→ **AVAILABLE DATA**:
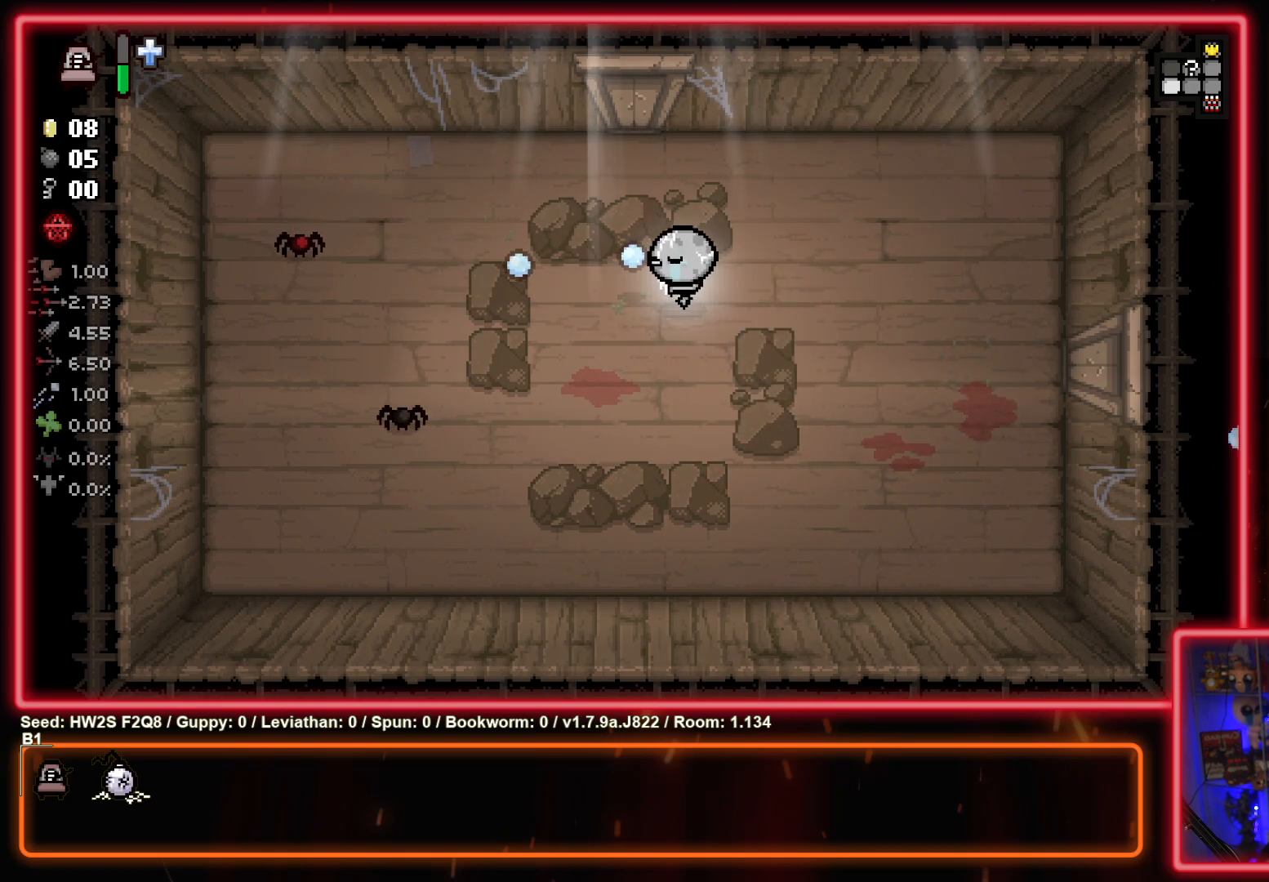
{"buttons": [], "left_stick": "right", "events": [[50, "SQUARE", "up"], [167, "SQUARE", "down"], [183, "left_stick", "down"], [333, "left_stick", "right"], [417, "SQUARE", "up"]]}
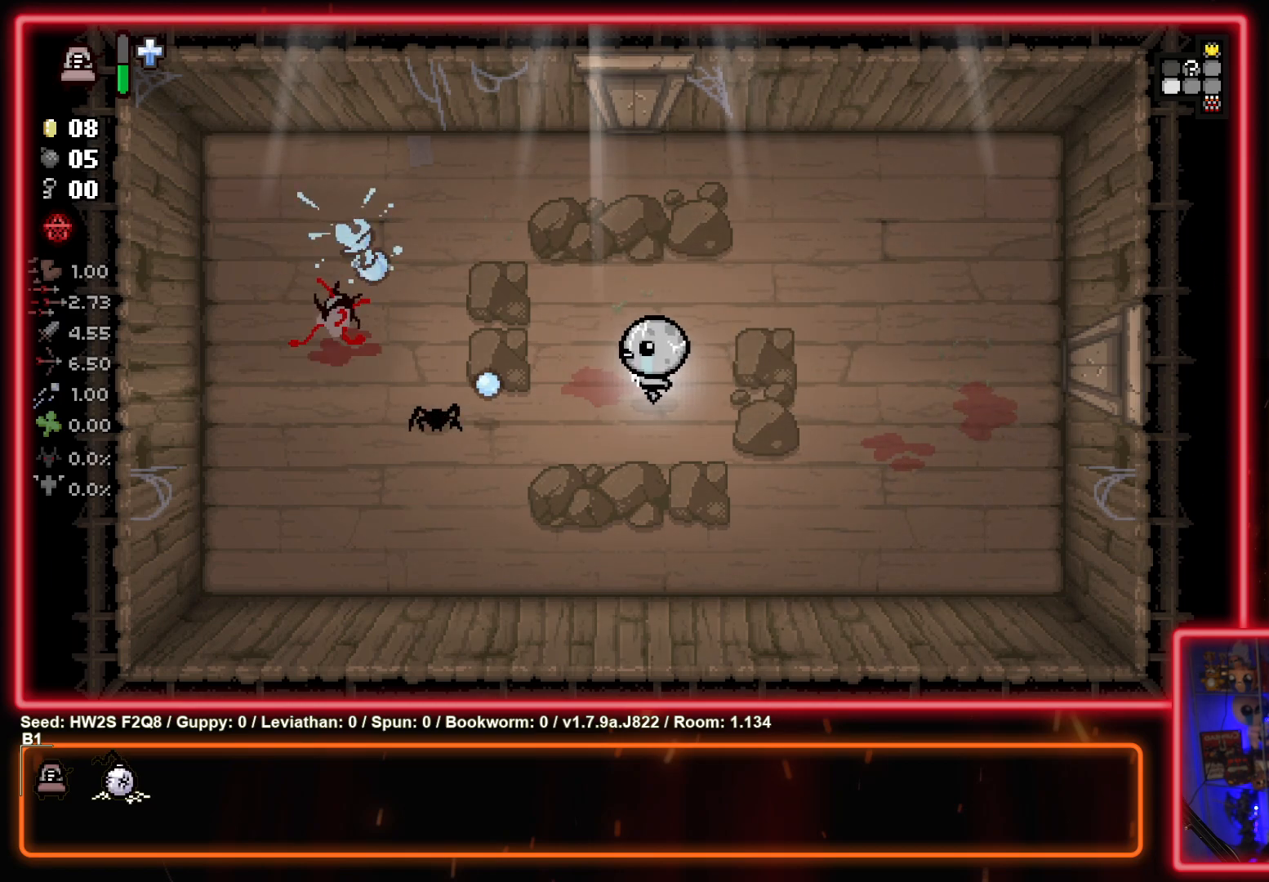
{"buttons": ["SQUARE"], "left_stick": "right", "events": [[50, "SQUARE", "down"], [117, "left_stick", "left"], [233, "left_stick", "up-right"], [250, "SQUARE", "up"], [317, "left_stick", "up-left"], [400, "SQUARE", "down"], [400, "left_stick", "down-left"], [483, "left_stick", "right"]]}
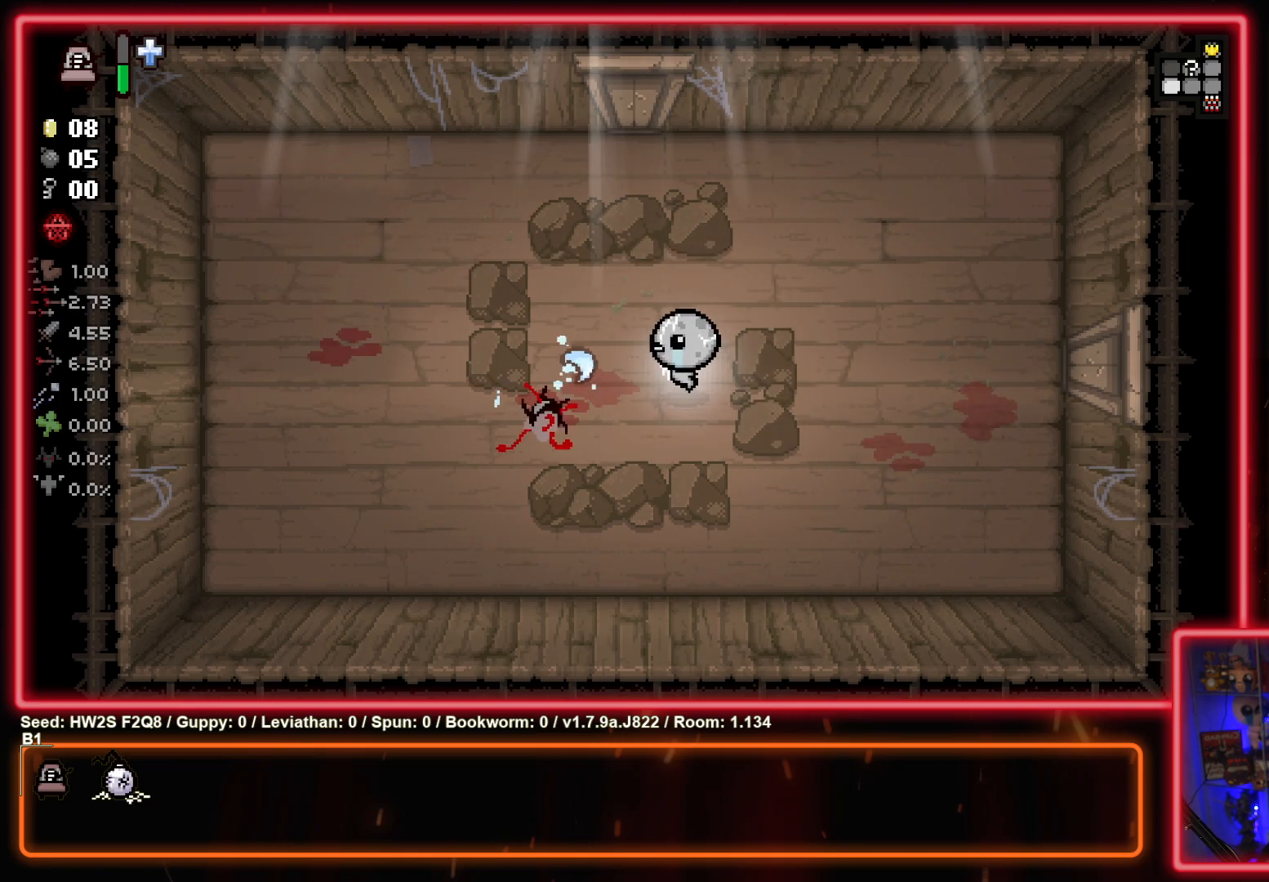
{"buttons": [], "left_stick": "left", "events": [[117, "SQUARE", "up"], [283, "left_stick", "center"], [383, "left_stick", "left"]]}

→ **WHAT THE EXERCISE ASKS**: Return each line of the material exactly as written; exclude the pictures.

→ **ANSWER AREA**:
{"buttons": [], "left_stick": "right", "events": [[50, "SQUARE", "up"], [167, "SQUARE", "down"], [183, "left_stick", "down"], [333, "left_stick", "right"], [417, "SQUARE", "up"]]}
{"buttons": ["SQUARE"], "left_stick": "right", "events": [[50, "SQUARE", "down"], [117, "left_stick", "left"], [233, "left_stick", "up-right"], [250, "SQUARE", "up"], [317, "left_stick", "up-left"], [400, "SQUARE", "down"], [400, "left_stick", "down-left"], [483, "left_stick", "right"]]}
{"buttons": [], "left_stick": "left", "events": [[117, "SQUARE", "up"], [283, "left_stick", "center"], [383, "left_stick", "left"]]}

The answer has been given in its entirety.